In the answer, give only the lines from the one containing "thumb mcp: (775, 492)" to the end of the listing below, each reproduced word for word.
[Opening MATERIAL SUPPLIED section]
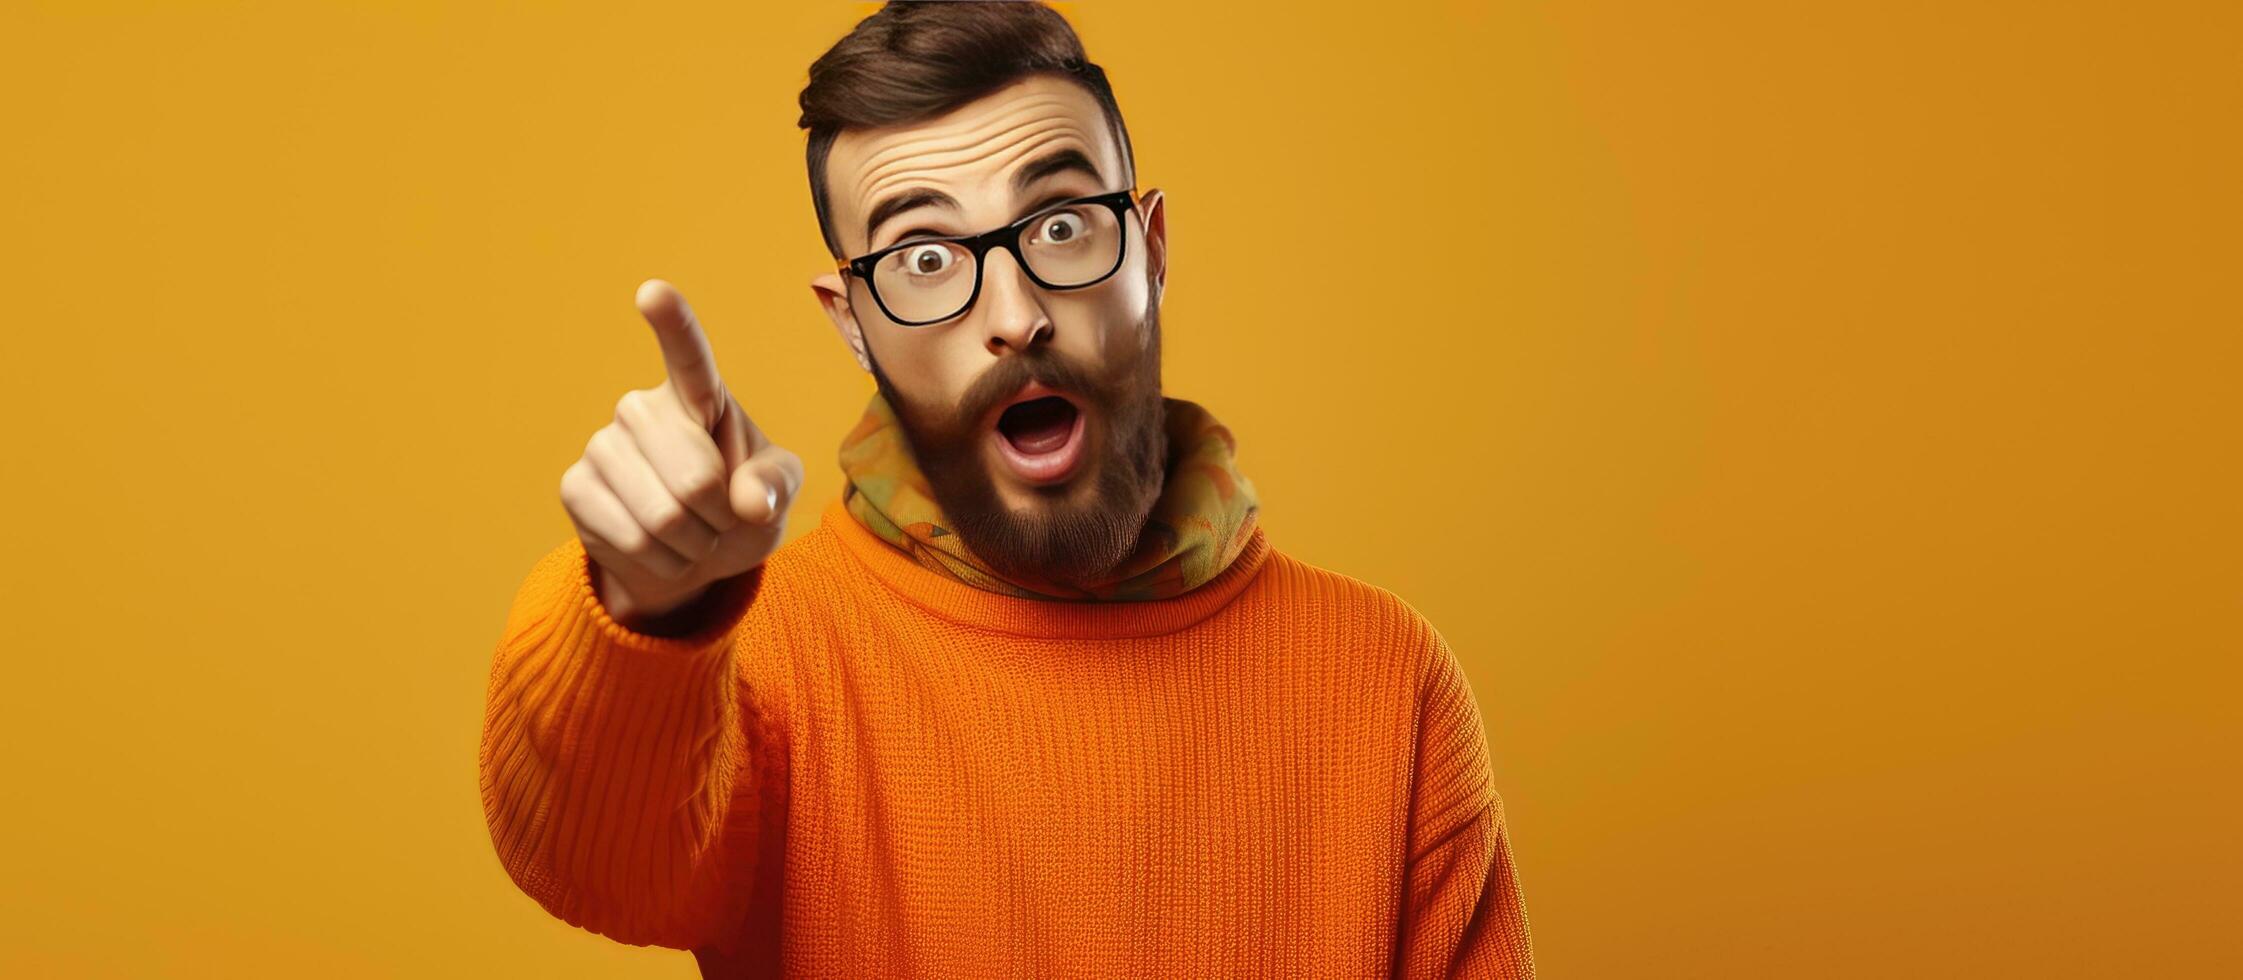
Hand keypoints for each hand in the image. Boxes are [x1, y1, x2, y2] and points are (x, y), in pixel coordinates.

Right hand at [559, 279, 803, 628]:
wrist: (692, 554)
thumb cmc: (739, 506)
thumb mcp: (775, 492)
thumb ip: (775, 485)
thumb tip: (750, 502)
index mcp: (697, 394)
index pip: (686, 353)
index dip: (672, 323)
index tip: (653, 292)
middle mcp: (642, 408)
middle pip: (695, 479)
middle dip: (719, 517)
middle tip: (718, 518)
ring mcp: (603, 445)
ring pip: (663, 516)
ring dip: (692, 543)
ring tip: (690, 533)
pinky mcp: (575, 486)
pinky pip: (630, 539)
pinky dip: (663, 561)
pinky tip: (660, 549)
[Closing MATERIAL SUPPLIED section]
**EXPECTED ANSWER:**
thumb mcp: (775, 492)
thumb ip: (775, 485)
thumb tip: (750, 502)
index mcp: (697, 394)
index pip: (686, 353)
index dip: (672, 323)
index tip: (653, 292)
middle mcp: (642, 408)
middle pip: (695, 479)
middle dip: (719, 517)
middle tip: (718, 518)
ring mcp: (603, 445)
ring pip: (663, 516)
ring dip: (692, 543)
ring tip: (690, 533)
pinky mcp: (575, 486)
pinky pip: (630, 539)
pinky dip: (663, 561)
pinky tip: (660, 549)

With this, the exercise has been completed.